Code Layout Matters

An infeasible number of years ago I worked on a Cobol system where staff weren't allowed to change the indentation unless they already had a reason to change the code, because someone once broke something by letting a line slip into one of the special columns at the beginning of a line. This applied even if the layout was misleading, which it sometimes was, so we had to read the code very carefully because we couldn't trust it. The policy must have cost a fortune in programmer drag.

There's research to show the we all spend much more of our programming time navigating and reading code — finding where to make the change — than actually typing, so that's what we want to optimize for.

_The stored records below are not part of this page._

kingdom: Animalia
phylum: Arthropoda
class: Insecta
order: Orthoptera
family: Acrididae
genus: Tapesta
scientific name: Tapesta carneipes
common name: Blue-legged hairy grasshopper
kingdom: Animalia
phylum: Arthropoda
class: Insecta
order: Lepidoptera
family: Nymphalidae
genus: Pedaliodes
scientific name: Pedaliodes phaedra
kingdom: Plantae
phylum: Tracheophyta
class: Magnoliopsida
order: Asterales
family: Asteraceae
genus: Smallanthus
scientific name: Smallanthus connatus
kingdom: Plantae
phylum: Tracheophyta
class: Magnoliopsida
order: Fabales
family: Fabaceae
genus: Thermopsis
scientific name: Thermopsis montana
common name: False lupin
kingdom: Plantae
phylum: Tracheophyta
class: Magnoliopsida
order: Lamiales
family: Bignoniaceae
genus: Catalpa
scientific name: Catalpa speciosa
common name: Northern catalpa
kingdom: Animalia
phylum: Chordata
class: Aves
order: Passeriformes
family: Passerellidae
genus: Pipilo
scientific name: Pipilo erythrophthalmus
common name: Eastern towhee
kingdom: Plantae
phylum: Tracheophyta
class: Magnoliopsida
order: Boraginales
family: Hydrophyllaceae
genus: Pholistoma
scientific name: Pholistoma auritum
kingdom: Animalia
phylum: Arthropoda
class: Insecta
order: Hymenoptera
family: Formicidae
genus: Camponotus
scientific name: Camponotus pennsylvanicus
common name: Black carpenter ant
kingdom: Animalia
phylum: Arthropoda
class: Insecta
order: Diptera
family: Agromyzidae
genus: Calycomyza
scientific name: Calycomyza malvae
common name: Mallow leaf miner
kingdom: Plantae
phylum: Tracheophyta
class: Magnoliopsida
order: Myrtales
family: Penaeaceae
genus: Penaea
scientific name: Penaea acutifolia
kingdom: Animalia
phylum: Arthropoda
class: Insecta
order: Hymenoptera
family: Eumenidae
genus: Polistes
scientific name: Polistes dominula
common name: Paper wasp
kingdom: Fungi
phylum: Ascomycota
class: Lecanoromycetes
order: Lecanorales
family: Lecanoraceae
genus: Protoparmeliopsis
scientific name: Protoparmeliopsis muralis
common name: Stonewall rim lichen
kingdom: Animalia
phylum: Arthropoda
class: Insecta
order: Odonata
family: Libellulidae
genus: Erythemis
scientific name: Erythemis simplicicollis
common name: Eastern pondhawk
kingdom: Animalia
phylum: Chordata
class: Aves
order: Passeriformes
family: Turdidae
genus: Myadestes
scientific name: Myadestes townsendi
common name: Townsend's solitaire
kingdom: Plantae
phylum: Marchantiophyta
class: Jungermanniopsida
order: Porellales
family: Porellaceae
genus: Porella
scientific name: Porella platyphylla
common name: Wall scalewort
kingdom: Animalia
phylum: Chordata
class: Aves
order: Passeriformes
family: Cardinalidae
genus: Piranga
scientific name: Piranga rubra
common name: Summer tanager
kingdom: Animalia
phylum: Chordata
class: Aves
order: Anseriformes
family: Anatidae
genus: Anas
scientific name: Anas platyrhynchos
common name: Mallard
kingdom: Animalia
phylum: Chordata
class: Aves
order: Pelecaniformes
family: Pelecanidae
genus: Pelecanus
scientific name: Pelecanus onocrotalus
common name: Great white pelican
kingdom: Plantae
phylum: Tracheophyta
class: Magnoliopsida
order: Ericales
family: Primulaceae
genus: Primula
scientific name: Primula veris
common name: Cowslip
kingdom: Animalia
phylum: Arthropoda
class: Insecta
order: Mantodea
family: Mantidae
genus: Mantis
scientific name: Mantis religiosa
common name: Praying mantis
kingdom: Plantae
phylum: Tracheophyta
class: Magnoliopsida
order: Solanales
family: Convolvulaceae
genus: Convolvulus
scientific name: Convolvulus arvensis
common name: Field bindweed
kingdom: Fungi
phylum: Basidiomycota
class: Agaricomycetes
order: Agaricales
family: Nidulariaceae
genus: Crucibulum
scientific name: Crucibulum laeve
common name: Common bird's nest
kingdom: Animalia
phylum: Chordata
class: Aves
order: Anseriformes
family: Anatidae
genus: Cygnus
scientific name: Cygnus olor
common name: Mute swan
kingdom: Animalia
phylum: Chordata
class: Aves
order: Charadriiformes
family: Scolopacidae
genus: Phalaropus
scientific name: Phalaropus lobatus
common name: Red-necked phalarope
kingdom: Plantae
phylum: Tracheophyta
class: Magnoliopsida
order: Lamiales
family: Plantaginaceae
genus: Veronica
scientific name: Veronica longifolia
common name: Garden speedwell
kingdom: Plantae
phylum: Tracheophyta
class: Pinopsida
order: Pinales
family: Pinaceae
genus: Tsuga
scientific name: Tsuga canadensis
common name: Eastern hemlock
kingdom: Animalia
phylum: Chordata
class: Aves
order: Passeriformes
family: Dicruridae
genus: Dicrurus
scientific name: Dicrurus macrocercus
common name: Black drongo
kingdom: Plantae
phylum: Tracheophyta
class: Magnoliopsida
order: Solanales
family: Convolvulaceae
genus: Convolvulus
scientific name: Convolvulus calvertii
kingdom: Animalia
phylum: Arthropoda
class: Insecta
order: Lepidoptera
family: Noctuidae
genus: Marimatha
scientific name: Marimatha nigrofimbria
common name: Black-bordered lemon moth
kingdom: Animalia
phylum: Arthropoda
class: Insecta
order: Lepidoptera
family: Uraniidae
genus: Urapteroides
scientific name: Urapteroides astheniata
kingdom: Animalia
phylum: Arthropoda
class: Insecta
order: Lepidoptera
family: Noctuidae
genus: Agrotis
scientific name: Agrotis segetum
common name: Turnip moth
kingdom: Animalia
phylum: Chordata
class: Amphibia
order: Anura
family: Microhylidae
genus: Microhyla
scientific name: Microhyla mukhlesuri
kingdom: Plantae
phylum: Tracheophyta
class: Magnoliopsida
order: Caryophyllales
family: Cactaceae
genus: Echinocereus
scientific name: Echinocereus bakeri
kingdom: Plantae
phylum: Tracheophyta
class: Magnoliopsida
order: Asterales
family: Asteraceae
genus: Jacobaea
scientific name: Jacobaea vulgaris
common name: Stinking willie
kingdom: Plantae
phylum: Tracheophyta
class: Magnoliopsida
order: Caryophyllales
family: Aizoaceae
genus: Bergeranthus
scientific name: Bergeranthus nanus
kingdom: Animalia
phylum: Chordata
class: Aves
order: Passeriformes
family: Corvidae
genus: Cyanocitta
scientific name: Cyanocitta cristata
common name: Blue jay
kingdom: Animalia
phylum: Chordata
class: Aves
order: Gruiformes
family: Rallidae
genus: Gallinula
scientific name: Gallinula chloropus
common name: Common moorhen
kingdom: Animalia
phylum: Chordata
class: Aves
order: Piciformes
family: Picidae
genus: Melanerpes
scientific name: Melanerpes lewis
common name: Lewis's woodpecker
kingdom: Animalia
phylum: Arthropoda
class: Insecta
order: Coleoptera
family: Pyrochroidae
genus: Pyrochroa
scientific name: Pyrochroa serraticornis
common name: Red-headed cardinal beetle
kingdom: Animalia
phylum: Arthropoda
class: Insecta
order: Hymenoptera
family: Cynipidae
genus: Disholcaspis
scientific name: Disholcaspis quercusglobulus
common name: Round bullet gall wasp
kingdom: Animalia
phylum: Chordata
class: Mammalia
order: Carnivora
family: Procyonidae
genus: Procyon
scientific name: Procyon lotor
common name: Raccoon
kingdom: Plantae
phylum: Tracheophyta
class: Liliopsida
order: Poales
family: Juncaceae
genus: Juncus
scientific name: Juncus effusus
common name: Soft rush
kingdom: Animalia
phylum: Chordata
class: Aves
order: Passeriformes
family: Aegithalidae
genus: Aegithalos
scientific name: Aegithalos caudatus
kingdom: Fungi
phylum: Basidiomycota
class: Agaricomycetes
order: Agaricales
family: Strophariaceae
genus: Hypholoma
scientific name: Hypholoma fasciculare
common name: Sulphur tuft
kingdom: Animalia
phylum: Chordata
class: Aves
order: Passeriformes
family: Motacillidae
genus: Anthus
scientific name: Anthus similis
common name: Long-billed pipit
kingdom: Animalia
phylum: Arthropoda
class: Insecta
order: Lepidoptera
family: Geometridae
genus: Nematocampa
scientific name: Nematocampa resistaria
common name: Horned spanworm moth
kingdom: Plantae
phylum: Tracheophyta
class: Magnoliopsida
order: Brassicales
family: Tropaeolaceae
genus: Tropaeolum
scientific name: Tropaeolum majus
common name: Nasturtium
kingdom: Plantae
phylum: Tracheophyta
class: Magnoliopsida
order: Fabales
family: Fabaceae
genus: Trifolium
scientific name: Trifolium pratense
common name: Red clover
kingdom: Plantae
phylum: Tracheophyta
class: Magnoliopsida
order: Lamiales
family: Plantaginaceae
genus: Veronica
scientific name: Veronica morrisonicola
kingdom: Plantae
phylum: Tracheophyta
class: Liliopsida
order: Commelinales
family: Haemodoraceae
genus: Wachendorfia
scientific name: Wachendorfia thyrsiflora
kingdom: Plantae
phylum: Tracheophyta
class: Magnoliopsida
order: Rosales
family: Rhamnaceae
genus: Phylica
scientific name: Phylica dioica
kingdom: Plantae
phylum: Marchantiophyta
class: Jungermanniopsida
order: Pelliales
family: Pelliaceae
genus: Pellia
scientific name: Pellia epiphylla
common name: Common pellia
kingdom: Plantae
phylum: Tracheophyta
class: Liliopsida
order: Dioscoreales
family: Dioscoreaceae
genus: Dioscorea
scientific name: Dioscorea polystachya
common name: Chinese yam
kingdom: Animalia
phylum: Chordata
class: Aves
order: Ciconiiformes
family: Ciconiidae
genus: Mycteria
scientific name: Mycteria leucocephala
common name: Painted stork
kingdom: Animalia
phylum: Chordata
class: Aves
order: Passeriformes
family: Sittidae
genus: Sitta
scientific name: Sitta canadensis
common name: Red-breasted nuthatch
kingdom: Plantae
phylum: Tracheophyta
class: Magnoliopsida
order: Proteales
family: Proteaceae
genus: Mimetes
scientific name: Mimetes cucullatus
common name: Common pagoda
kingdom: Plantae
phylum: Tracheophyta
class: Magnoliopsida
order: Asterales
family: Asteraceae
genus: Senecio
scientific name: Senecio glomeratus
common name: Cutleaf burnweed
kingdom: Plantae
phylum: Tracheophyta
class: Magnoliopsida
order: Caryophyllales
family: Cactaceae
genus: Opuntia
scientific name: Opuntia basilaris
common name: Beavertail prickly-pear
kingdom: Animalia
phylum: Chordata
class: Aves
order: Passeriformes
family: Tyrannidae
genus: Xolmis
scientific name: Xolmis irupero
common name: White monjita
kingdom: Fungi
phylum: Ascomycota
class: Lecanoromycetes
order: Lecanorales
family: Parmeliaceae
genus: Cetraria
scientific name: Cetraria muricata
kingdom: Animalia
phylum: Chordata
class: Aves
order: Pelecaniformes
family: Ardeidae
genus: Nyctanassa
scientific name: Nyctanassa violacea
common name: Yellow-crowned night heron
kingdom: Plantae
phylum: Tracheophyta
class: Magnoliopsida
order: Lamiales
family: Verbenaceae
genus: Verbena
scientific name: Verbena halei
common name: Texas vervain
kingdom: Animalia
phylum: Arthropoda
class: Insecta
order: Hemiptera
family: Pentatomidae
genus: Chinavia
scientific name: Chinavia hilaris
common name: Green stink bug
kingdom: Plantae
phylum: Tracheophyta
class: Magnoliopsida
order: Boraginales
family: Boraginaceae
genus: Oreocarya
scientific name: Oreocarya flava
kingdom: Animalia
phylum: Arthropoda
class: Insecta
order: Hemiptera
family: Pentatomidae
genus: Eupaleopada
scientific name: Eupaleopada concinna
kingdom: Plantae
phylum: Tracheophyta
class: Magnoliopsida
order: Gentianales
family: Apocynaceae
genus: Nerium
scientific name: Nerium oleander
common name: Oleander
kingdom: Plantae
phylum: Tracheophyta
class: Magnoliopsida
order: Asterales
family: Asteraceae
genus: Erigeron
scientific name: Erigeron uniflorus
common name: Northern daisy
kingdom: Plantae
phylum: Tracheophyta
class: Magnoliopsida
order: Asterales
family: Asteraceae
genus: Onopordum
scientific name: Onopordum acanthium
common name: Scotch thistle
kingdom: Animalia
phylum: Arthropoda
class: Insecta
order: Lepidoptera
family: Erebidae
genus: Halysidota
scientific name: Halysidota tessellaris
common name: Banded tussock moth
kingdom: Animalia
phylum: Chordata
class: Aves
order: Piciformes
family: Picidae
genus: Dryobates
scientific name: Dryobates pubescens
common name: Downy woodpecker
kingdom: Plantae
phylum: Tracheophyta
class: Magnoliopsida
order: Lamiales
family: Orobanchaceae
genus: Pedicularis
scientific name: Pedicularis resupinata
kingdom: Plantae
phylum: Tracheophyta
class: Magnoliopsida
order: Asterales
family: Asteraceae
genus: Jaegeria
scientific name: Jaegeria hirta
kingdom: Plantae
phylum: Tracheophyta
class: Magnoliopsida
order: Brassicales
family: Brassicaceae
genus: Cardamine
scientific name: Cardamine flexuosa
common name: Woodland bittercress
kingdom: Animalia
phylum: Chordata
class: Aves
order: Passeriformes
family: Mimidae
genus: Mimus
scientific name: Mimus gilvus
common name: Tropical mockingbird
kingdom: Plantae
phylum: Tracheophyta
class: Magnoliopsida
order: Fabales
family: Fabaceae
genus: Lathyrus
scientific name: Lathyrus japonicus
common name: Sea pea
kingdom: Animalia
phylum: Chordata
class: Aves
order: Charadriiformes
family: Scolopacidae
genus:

  • Easy to scan. People are really good at visual pattern matching (a leftover from the time when we had to spot lions on the savannah), so I can help myself by making everything that isn't directly relevant to the domain, all the "accidental complexity" that comes with most commercial languages, fade into the background by standardizing it. If code that behaves the same looks the same, then my perceptual system will help me pick out the differences. That's why I also observe conventions about how to lay out the parts of a class within a compilation unit: constants, fields, public methods, private methods.

  • Expressive layout. We've all learned to take the time to find the right names so that our code expresses as clearly as possible what it does, rather than just listing the steps — right? The code's layout is part of this expressiveness too. A first cut is to have the team agree on an automatic formatter for the basics, then I might make adjustments by hand while I'm coding. Unless there's active dissension, a team will quickly converge on a common "hand-finished" style. A formatter cannot understand my intentions (I should know, I once wrote one), and it's more important to me that the line breaks and groupings reflect the intention of the code, not just the syntax of the language. (Kevin McGuire freed me from my bondage to automatic code formatters.)

  • Compact format. The more I can get on a screen, the more I can see without breaking context by scrolling or switching files, which means I can keep less state in my head. Long procedure comments and lots of whitespace made sense for 8-character names and line printers, but now I live in an IDE that does syntax coloring and cross linking. Pixels are my limiting factor so I want every one to contribute towards my understanding of the code. I want the layout to help me understand the code, but no more than that.

A non-programmer friend once remarked that code looks like poetry. I get that feeling from really good code, that everything in the text has a purpose and that it's there to help me understand the idea. Unfortunately, writing code doesn't have the same romantic image as writing poetry.